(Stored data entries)

__________

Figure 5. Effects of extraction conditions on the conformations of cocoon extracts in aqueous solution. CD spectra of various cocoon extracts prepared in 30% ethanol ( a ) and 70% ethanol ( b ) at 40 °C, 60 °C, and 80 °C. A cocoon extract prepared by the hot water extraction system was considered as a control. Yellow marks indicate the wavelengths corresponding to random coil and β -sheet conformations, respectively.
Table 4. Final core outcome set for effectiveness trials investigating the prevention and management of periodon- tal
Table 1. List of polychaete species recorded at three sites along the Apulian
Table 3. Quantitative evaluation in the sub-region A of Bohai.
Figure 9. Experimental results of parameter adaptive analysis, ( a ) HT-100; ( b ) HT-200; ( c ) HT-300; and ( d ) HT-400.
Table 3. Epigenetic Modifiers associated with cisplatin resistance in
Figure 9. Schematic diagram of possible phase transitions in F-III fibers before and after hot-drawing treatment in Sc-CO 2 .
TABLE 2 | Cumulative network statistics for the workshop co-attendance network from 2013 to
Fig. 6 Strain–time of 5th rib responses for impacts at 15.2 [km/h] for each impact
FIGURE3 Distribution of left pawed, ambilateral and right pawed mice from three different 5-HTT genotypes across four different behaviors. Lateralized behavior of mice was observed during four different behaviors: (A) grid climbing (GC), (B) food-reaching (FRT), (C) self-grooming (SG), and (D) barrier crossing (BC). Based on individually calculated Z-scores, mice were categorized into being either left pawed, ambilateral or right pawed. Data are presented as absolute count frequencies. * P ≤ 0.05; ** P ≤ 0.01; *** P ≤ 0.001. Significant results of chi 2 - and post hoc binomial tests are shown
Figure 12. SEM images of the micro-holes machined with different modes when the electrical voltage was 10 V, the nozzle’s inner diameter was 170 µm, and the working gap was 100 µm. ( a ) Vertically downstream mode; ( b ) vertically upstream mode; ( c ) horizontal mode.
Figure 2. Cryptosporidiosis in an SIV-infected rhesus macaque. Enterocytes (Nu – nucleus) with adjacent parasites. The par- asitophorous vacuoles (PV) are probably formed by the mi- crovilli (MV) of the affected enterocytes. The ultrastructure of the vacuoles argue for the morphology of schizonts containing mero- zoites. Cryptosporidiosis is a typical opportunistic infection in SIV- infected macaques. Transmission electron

__________

PROBLEM REQUIREMENTS — Produce only the lines from the line containing "Table 3. Epigenetic" through the line containing "FIGURE3 Distribution of", inclusive of both, exactly as they stand in the entries above.

ANSWER SPACE —
Table 3. Epigenetic Modifiers associated with cisplatin resistance in
Figure 9. Schematic diagram of possible phase transitions in F-III fibers before and after hot-drawing treatment in Sc-CO 2 .
TABLE 2 | Cumulative network statistics for the workshop co-attendance network from 2013 to
Fig. 6 Strain–time of 5th rib responses for impacts at 15.2 [km/h] for each impact
FIGURE3 Distribution of left pawed, ambilateral and right pawed mice from three different 5-HTT genotypes across four different behaviors. Lateralized behavior of mice was observed during four different behaviors: (A) grid climbing (GC), (B) food-reaching (FRT), (C) self-grooming (SG), and (D) barrier crossing (BC). Based on individually calculated Z-scores, mice were categorized into being either left pawed, ambilateral or right pawed. Data are presented as absolute count frequencies. * P ≤ 0.05; ** P ≤ 0.01; *** P ≤ 0.001. Significant results of chi 2 - and post hoc binomial tests are shown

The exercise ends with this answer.